In such times where it feels like social organizing feels like a fool’s errand, Pendle Hill and Campus Climate Network provided a constructive space for climate changemakers to form a true sense of community and strategically develop unifying goals and actions amidst our struggles, to put our tensions on paper and translate them into impact. The power of connection and shared solidarity should never be overlooked, and my time at Pendle Hill exemplified exactly why we cannot afford to slip down into political apathy and instead turn to each other to build our movements. I try to express these values of solidarity and authenticity through all the avenues in which I organize around climate at Duke.
Moving from chairs to the floor during a training
Additionally, being able to have engaging dialogue with CCN trainers, who embody the actual success of seemingly unwinnable campaigns like fossil fuel divestment, was a critical reminder of the worth in fighting institutions that appear unmovable, yet are equipped with the ability to mobilize for the benefit of countless communities we care so deeply about. At Pendle Hill, the questions we untangled allowed us to truly think about how we as student organizers could think differently and act differently on each of our campuses and of course, bring others into the movement.
One of the moments from our training sessions has really stuck with me. At the end of one training, our facilitator asked us all to shout out something that gave us hope. As if we had rehearsed it, almost everyone in the room responded in unison with: “people”. This response epitomizes why it is crucial we strive to build our movements centered around mutual aid and love for each other, instead of hate and villanization. At Pendle Hill, this alternative world of love and care existed briefly. And it is that vision of how things could be that I bring with me in all of my organizing work.

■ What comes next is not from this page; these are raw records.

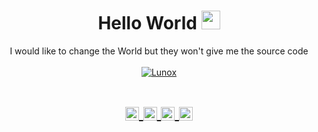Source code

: <!-- Title -->
<h1 align="center">Hello World 
   <img src="https://raw.githubusercontent.com/iampavangandhi/iampavangandhi/master/gifs/Hi.gif" 
      width="30px">
   </h2>
</h1>
<!-- Quote -->
<p align="center">
   I would like to change the World but they won't give me the source code
   <br>
   <br>
   <a href="https://github.com/Lunox-code?tab=repositories">
   <img align="center" 
      src="https://github-readme-stats.vercel.app/api/top-langs/?username=Lunox-code&layout=compact&show_icons=true&title_color=81a1c0&icon_color=79ff97&text_color=d5dbe6&bg_color=2e3440" 
      alt='Lunox's favorite languages" />
   </a>
   <!-- Social Network -->
<h1 align="center">
   <a href="https://www.instagram.com/lunox.code/">
   <img align="center" 
      alt="Lunox's Instagram" 
      width="22px" 
      src="https://user-images.githubusercontent.com/55005374/103146167-0b04ac00-470b-11eb-84fc-db4b7299e4ef.png" />
   </a>
   <a href="https://www.linkedin.com/in/lunox/">
   <img align="center" 
      alt="Linkdein" 
      width="22px" 
      src="https://user-images.githubusercontent.com/55005374/103146171-312a4c00-470b-11eb-8839-992580bb8206.png" />
   </a>
   <a href="https://www.codegrepper.com/app/profile.php?id=79189">
   <img align="center" 
      alt="Grepper" 
      width="22px" 
      src="https://user-images.githubusercontent.com/55005374/103146498-0b537600-4710-11eb-949e-bff2c2ab7391.png" />
   </a>
   <a href="https://stackoverflow.com/users/12381868/lunox?tab=profile">
   <img align="center" 
      alt="Stack Overflow" 
      width="22px" 
      src="https://user-images.githubusercontent.com/55005374/103146236-e52bd700-470b-11eb-861e-e6f549b02b88.png" />
   </a>
</h1>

To be surrounded by a group of individuals characterized by the quite literal opposite of apathy are the reasons I still keep in touch with many of the fellows in my cohort. The people I met were genuine, endlessly curious, ambitious, and radically accepting. For these reasons, I continue to feel incredibly grateful for the space CCN provided for us to begin to deconstruct these difficult questions armed with solidarity and connection.